Furnace Smells to Watch Out For
It’s still peak heating season, which means that if you have a furnace, you are probably running it a lot right now. The good news is that your furnace is a tough piece of equipment, designed to withstand several months of repeated use. However, if you start to detect some funky odors coming from your system, you may have a problem on your hands. Keep reading for the top five furnace smells to watch out for, and remember that our skilled technicians at Roby Services are available 24/7 for your heating and cooling needs.
5 Furnace Smells That Mean It’s Time to Call a Technician
- Rotten Eggs: That sulfuric, rotten-egglike smell coming from your furnace likely means you have a gas leak. Natural gas makes an excellent combustible fuel source, but because it is highly flammable and can lead to dizziness, nausea, coughing, headaches, and fatigue, it is extremely important that you get your family out of the house and call a professional right away if you detect this odor in your home.
- Dirty Socks: We’ve all smelled that dirty sock smell before—think of the unpleasant scent that hits your nose when you step into a locker room. In your furnace, this is the smell of moisture. This odor is caused by condensation on the coils, which can build up when you turn your thermostat up and down. Call a technician for a cleaning if you pick up this odor in your house.
- Diesel: If you detect the smell of diesel fuel, like what you would put in a car, it may mean there’s an excess of oil in your system, which can lead to a fog that then burns when it interacts with the furnace flame. You may also notice this smell if you have just filled up your oil-based furnace. Regardless of where it’s coming from you should always call a technician if this smell lingers for more than a day or so, especially because in a worst-case scenario, your furnace may be causing something around it to burn. And speaking of burning…
- Electrical Burning: Electrical burning may occur in your system as the blower motor ages and has to use extra electricity. Increased electrical draw can lead to sparking, which can in turn melt your unit’s wires and insulation. Burning is not a good sign coming from any major appliances, and should always be dealt with ASAP.
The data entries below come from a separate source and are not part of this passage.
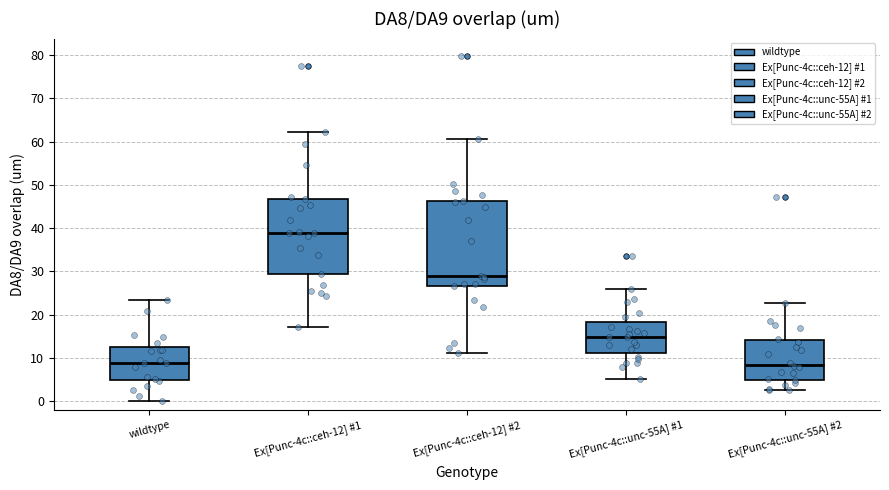

Reading left to right, transcribe this box plot: for each box, give where its median line is, the range the box spans, and where its two whiskers end, as read against the y-axis. The values are not printed on the chart, so give them approximately, as read against the axis.

wildtype: median 9, box 5 to 13, whiskers 0 to 23
Ex[Punc-4c::ceh-12] #1: median 39, box 29 to 47, whiskers 17 to 62
Ex[Punc-4c::ceh-12] #2: median 29, box 27 to 46, whiskers 11 to 61
Ex[Punc-4c::unc-55A] #1: median 15, box 11 to 18, whiskers 5 to 26
Ex[Punc-4c::unc-55A] #2: median 8, box 5 to 14, whiskers 3 to 23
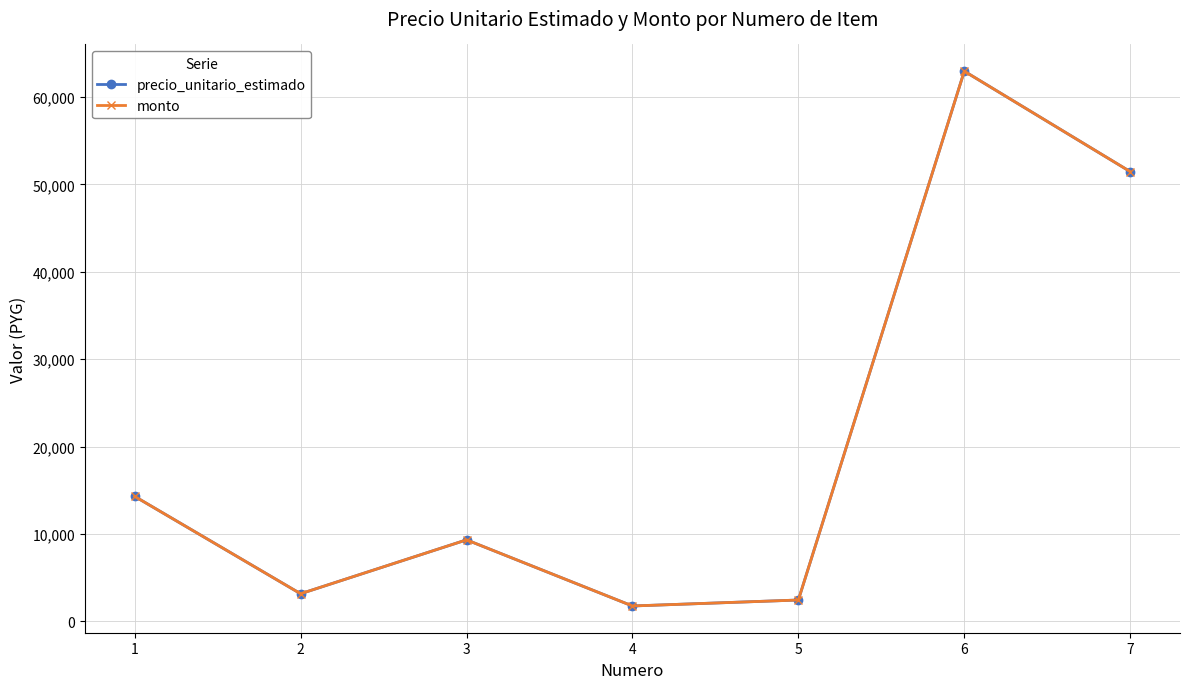

Does the chart have visible grid lines?

Yes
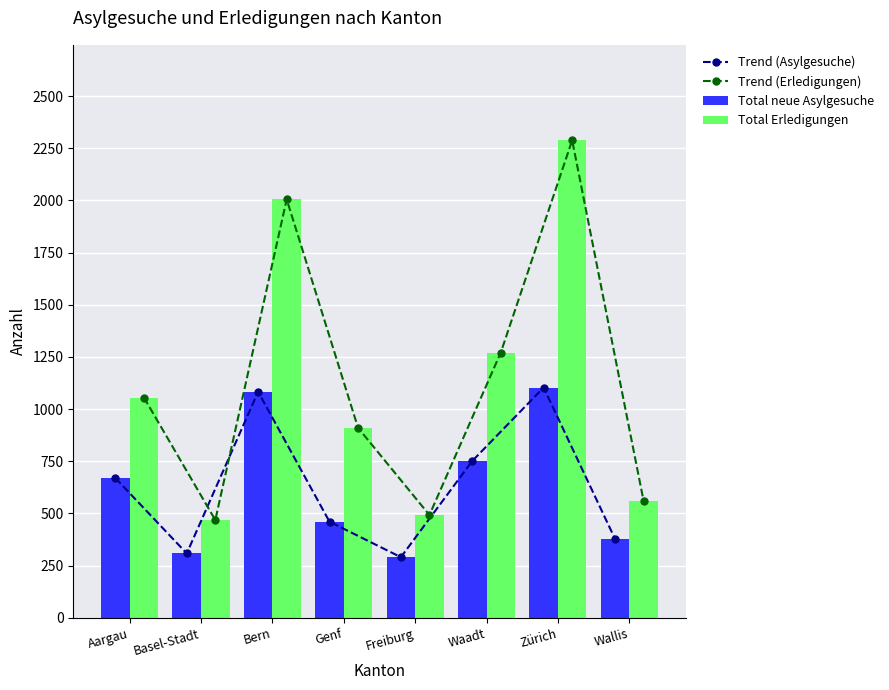

Reading left to right, transcribe all the data shown in this chart.

Trend (Asylgesuche): Aargau=669	Basel-Stadt=308	Bern=1083	Genf=460	Freiburg=290	Waadt=751	Zürich=1103	Wallis=378
Trend (Erledigungen): Aargau=1055	Basel-Stadt=468	Bern=2005	Genf=910	Freiburg=492	Waadt=1271	Zürich=2288	Wallis=561
Total neue Asylgesuche: Aargau=669	Basel-Stadt=308	Bern=1083	Genf=460	Freiburg=290	Waadt=751	Zürich=1103	Wallis=378
Total Erledigungen: Aargau=1055	Basel-Stadt=468	Bern=2005	Genf=910	Freiburg=492	Waadt=1271	Zürich=2288	Wallis=561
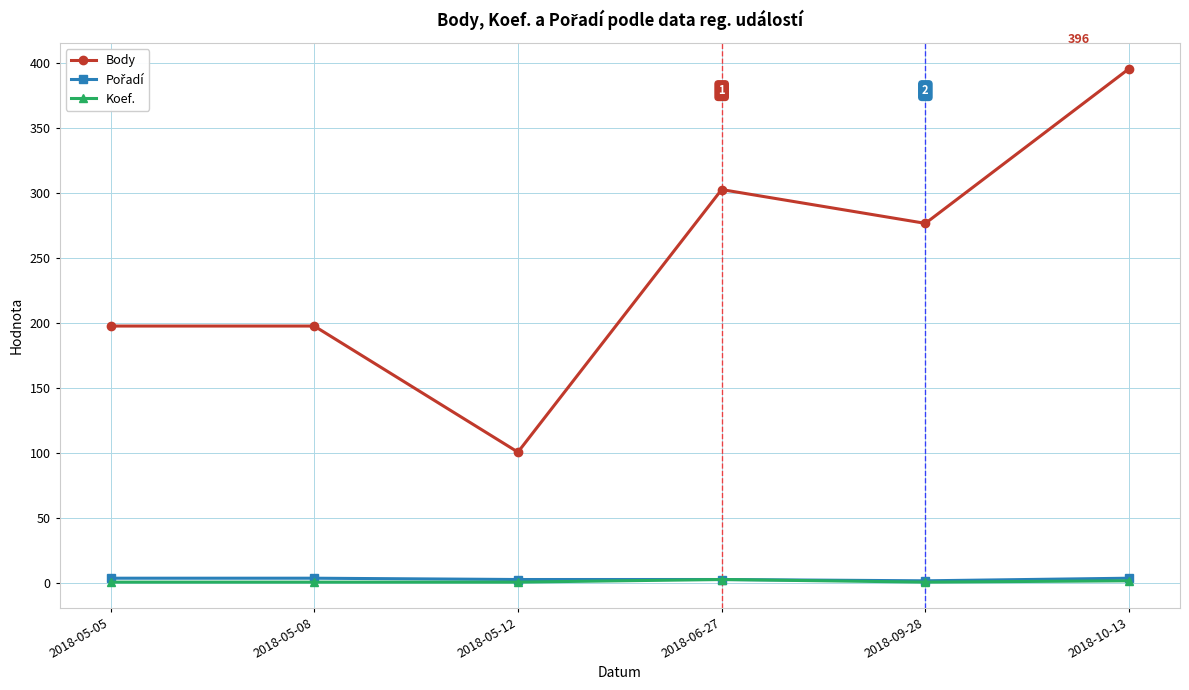

What is the label of the 6th point from the left?

2018-10-13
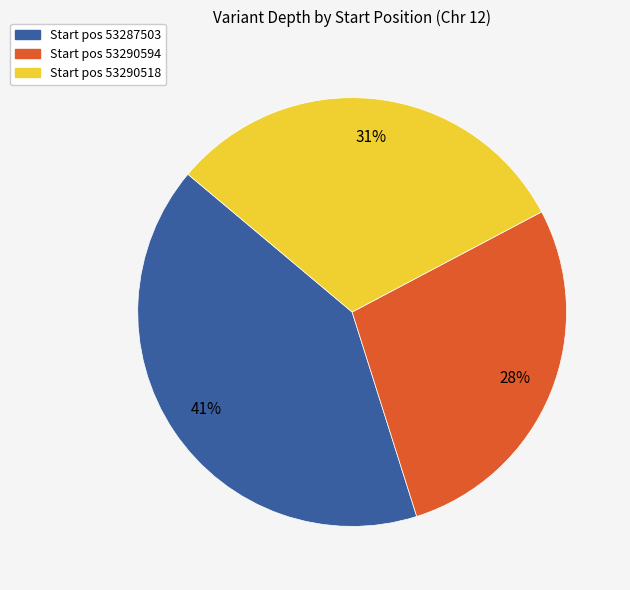

Rank the categories by value from lowest to highest.

Start pos 53290594, Start pos 53290518, Start pos 53287503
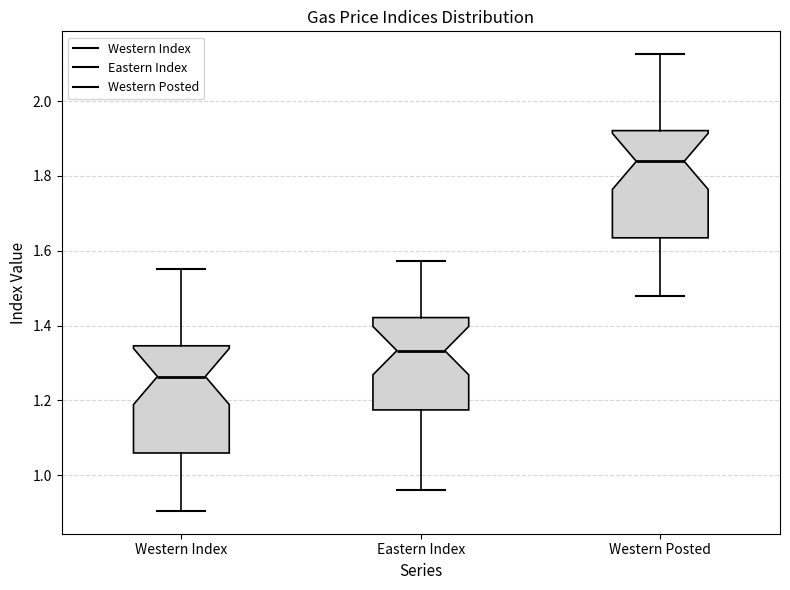

Which box has the highest median line?

Western Posted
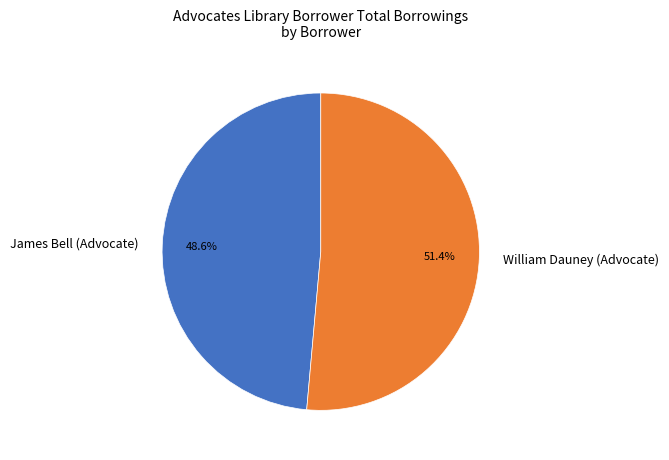

What is the ratio of the value at James Bell (Advocate) to the value at William Dauney (Advocate)?

0.9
- Must: When your furnace sits in disuse for months at a time, it will start to collect dust, dirt, and other debris. Then, when you go to turn your system on, these dusty particles will burn away, creating the musty stench you are smelling. This odor usually isn’t a big deal, though if you can’t get rid of it, you may need to replace your system’s filter. You may also be able to avoid this problem by hiring a technician for seasonal cleaning and maintenance.